I learned that the fire ground is no place for silence or complacency. Silence can be deadly. Complacency can be deadly. There is no such thing as “I” or “me” for a firefighter. Two in/two out rule, NEVER leave your partner, and know where your partner and/or team are at all times, communicate, communicate, communicate, and always have an escape route/plan. If you become lost or confused, KEEP A COOL HEAD, call “may-day,” activate your PASS alarm and back out or escape. Because, of all of these things, the fire ground is certainly not the place for tunnel vision. This is a place that is chaotic, and controlled chaos is not only necessary, but also essential to the task at hand and to the safety of your fellow firefighters and yourself. You must be completely aware of yourself, your fellow firefighters, and your surroundings at all times. You must see the BIG picture at all times.

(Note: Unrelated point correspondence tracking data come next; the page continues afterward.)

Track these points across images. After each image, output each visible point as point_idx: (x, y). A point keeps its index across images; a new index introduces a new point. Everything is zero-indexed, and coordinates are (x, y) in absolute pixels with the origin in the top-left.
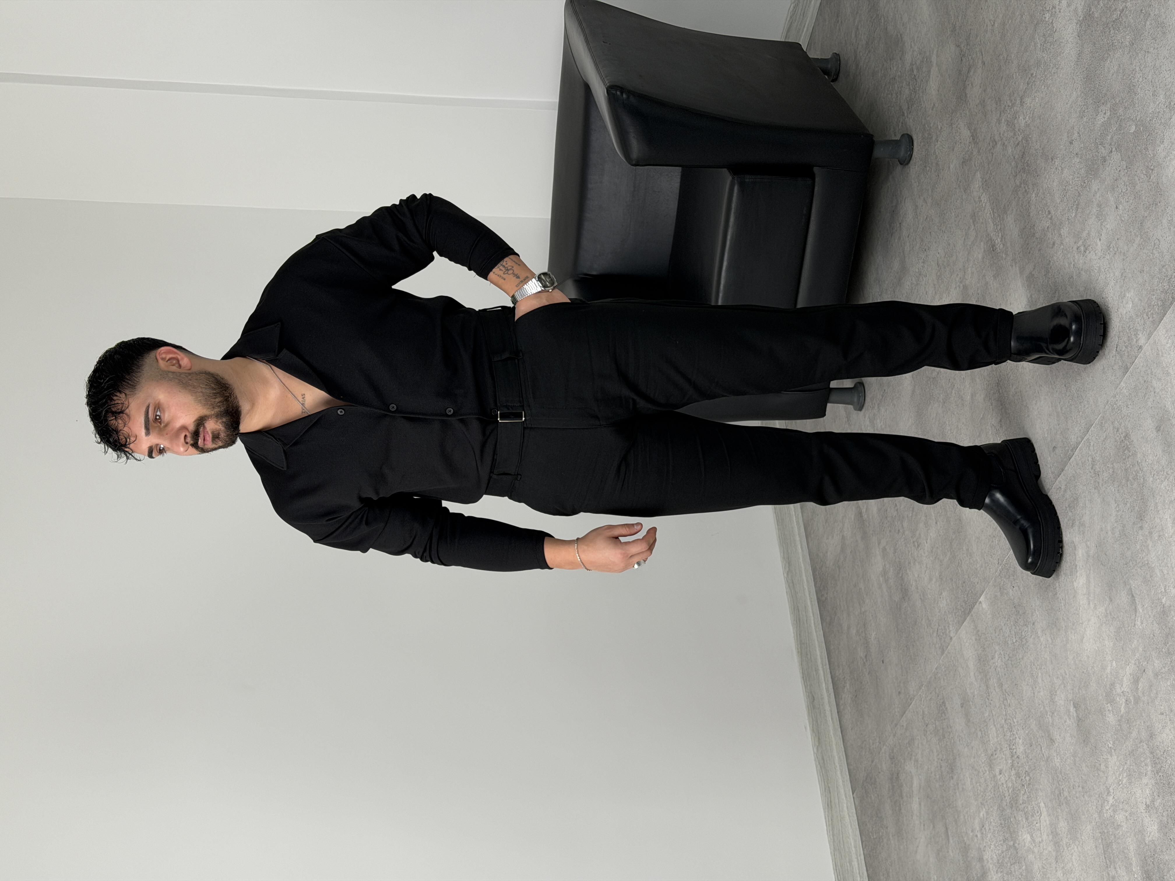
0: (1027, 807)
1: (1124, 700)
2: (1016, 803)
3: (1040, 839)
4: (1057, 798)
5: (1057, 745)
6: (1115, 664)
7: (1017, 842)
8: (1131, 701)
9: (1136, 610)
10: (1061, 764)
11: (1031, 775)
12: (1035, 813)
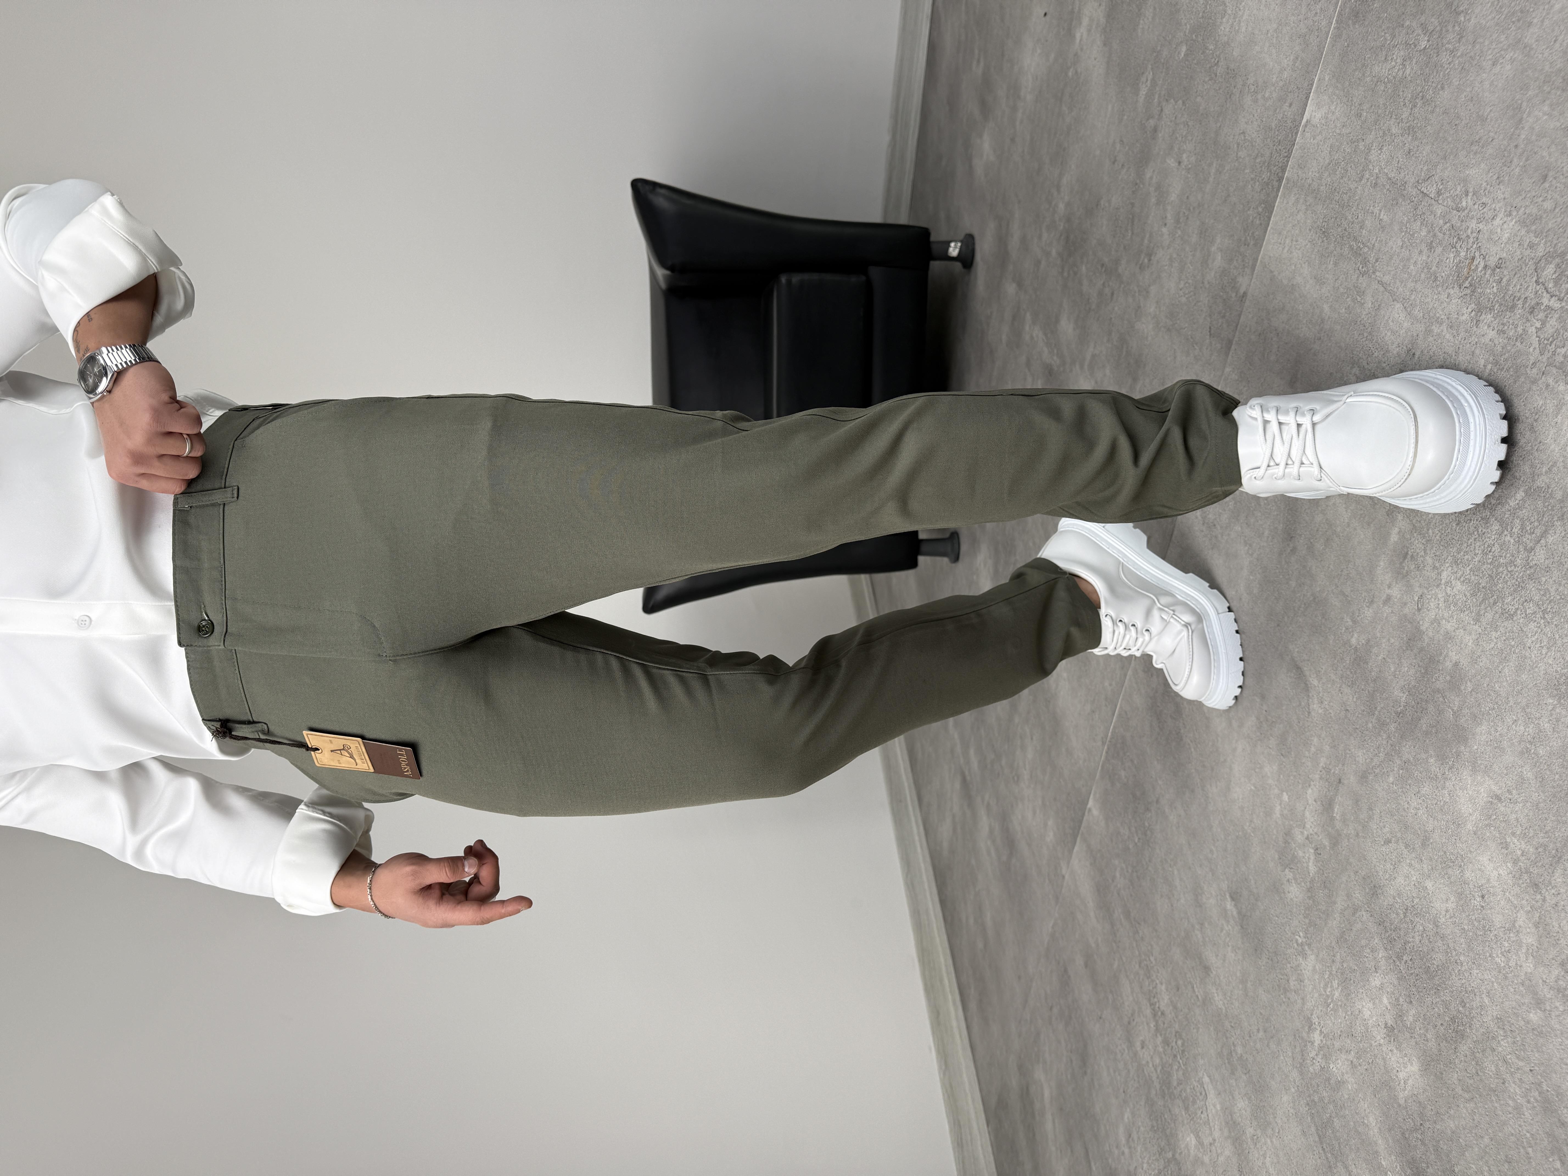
0: (1185, 1091)
1: (1312, 851)
2: (1169, 1089)
3: (1211, 1139)
4: (1226, 1061)
5: (1214, 973)
6: (1287, 797)
7: (1179, 1151)
8: (1325, 846)
9: (1307, 688)
10: (1226, 1002)
11: (1184, 1034)
12: (1196, 1096)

Lesson Number Four: Victory is sweet!

Overall there is no denying that the job of a firefighter is as physical and challenging as a job can get. While I was undoubtedly pushed mentally and physically, beyond my comfort zone, I found myself adapting and succeeding at every turn. I not only accepted the challenge, I exceeded my own expectations as well as those of a few others. I surpassed what I thought were my mental and physical limitations. There is so much more to learn, and as times change and advances are continually made the learning will never stop.

On June 8, 2013 I graduated with 26 fellow firefighters. Victory is sweet.

 

As the first class began, the instructors introduced themselves and let us know that while we were starting out with 35 students we would most certainly not finish with 35 students. Firefighting isn’t for everyone they said. Not everyone can do it they said…

IT’S FOR ME I said! I CAN DO IT I said!